Investing.com– Adani Group’s listed firms fell sharply on Thursday, with several shares hitting their lower circuits after U.S. authorities accused Chairman Gautam Adani of engaging in a multimillion-dollar bribery and fraud scheme.
U.S. prosecutors said on Wednesday evening that Adani and seven other individuals, including his nephew Sagar Adani, had paid over $250 million in bribes to Indian government officials between 2020 and 2024.
The bribes were paid to land government contracts to develop solar power projects, and were expected to yield $2 billion in profit over 20 years. U.S. authorities claimed that Adani had also misled investors and lenders when raising over $3 billion in loans.
Adani Enterprises Ltd (NS:)- the flagship listed unit of the conglomerate, slid 10%, as did Adani Ports and Special Economic Zone Ltd (NS:), with both stocks hitting a lower circuit breaker that paused trade.
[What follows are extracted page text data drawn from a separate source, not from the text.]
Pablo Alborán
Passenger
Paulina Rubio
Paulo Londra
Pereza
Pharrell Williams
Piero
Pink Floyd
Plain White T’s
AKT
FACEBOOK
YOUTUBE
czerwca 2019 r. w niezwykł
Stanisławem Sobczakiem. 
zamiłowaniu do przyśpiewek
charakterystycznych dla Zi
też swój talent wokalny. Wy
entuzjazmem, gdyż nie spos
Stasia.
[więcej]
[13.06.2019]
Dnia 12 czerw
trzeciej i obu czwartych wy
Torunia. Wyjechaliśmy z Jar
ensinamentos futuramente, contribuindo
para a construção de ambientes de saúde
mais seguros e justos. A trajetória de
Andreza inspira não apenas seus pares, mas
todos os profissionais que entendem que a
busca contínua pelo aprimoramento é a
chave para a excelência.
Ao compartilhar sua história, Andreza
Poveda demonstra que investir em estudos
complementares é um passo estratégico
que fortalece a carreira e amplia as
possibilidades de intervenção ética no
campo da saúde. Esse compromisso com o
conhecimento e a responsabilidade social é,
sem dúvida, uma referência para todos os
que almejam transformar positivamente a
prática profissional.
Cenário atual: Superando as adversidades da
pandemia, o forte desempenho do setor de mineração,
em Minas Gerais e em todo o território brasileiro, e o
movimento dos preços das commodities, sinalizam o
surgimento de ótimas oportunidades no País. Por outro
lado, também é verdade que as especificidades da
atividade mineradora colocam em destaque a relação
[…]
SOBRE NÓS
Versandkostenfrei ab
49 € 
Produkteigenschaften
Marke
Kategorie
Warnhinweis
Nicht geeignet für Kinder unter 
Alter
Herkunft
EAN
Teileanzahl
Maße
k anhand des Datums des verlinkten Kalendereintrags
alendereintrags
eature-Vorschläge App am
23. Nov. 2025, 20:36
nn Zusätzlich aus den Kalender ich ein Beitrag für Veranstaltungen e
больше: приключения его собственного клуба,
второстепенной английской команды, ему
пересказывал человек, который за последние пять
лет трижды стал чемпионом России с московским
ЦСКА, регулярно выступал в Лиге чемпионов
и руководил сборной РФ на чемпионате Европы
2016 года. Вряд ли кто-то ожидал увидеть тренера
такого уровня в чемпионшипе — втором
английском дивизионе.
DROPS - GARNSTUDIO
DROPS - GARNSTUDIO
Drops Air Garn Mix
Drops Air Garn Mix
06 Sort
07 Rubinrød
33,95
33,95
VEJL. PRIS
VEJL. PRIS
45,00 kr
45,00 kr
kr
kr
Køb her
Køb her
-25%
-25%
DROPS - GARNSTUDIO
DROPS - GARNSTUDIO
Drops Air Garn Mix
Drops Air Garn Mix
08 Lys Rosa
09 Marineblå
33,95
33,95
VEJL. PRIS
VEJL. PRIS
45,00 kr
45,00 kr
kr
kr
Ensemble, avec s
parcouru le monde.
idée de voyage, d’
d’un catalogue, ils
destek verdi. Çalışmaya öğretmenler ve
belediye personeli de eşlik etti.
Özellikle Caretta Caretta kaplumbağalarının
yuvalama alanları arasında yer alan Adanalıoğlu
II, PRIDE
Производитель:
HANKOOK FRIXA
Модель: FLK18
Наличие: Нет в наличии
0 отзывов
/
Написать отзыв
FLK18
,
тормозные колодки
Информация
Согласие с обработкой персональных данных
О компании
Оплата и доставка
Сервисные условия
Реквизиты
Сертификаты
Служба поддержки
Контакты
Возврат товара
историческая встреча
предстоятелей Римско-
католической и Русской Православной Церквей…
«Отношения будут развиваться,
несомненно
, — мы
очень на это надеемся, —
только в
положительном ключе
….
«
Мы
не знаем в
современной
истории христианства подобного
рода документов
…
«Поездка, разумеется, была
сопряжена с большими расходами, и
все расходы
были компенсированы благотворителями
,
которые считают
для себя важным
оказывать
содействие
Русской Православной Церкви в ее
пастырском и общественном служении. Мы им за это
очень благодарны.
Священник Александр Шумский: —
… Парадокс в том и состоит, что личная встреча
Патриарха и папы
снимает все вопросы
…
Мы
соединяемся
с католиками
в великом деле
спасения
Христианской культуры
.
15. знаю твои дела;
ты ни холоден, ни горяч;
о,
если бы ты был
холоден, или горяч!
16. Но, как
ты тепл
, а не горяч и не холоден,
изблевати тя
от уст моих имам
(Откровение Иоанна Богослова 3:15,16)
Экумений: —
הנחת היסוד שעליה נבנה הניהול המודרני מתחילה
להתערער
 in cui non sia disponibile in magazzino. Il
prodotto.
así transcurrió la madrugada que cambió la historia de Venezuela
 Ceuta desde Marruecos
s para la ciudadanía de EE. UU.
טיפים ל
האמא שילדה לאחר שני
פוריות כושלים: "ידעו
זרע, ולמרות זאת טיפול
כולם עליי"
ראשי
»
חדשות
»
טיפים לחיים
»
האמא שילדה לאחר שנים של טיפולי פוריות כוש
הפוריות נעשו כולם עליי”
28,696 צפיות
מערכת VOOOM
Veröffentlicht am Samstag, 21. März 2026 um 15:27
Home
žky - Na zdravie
Adani Green Energy Ltd (NS:) slid 18% after reports said it had scrapped a planned $600 million bond sale after the U.S. allegations. Adani Energy Solutions Ltd (NS:) slid 20%. Adani Wilmar Ltd (NS:) lost over 9%, while Adani Power Ltd (NS:) and Adani Total (EPA:) Gas Ltd (NS:) lost around 14% each.
Adani Enterprises and Adani Ports, were the biggest weights on India’s benchmark index, which fell 0.9% to an over five-month low.
The U.S. allegations herald a fresh round of regulatory trouble for Adani, and hamper its plans to expand abroad and issue debt in international markets.
Wednesday’s allegations also come nearly two years after a short seller report from Hindenburg Research, which had accused Adani of similar schemes. The report had sparked scrutiny from U.S. and Indian regulators against Adani, although India’s securities regulator claimed to have found little wrongdoing.
Shares of companies under the Adani Group had lost more than a combined $100 billion after the Hindenburg report in early-2023. But they have since recouped all the losses.
Adani Enterprises shares are trading down nearly 13% so far in 2024.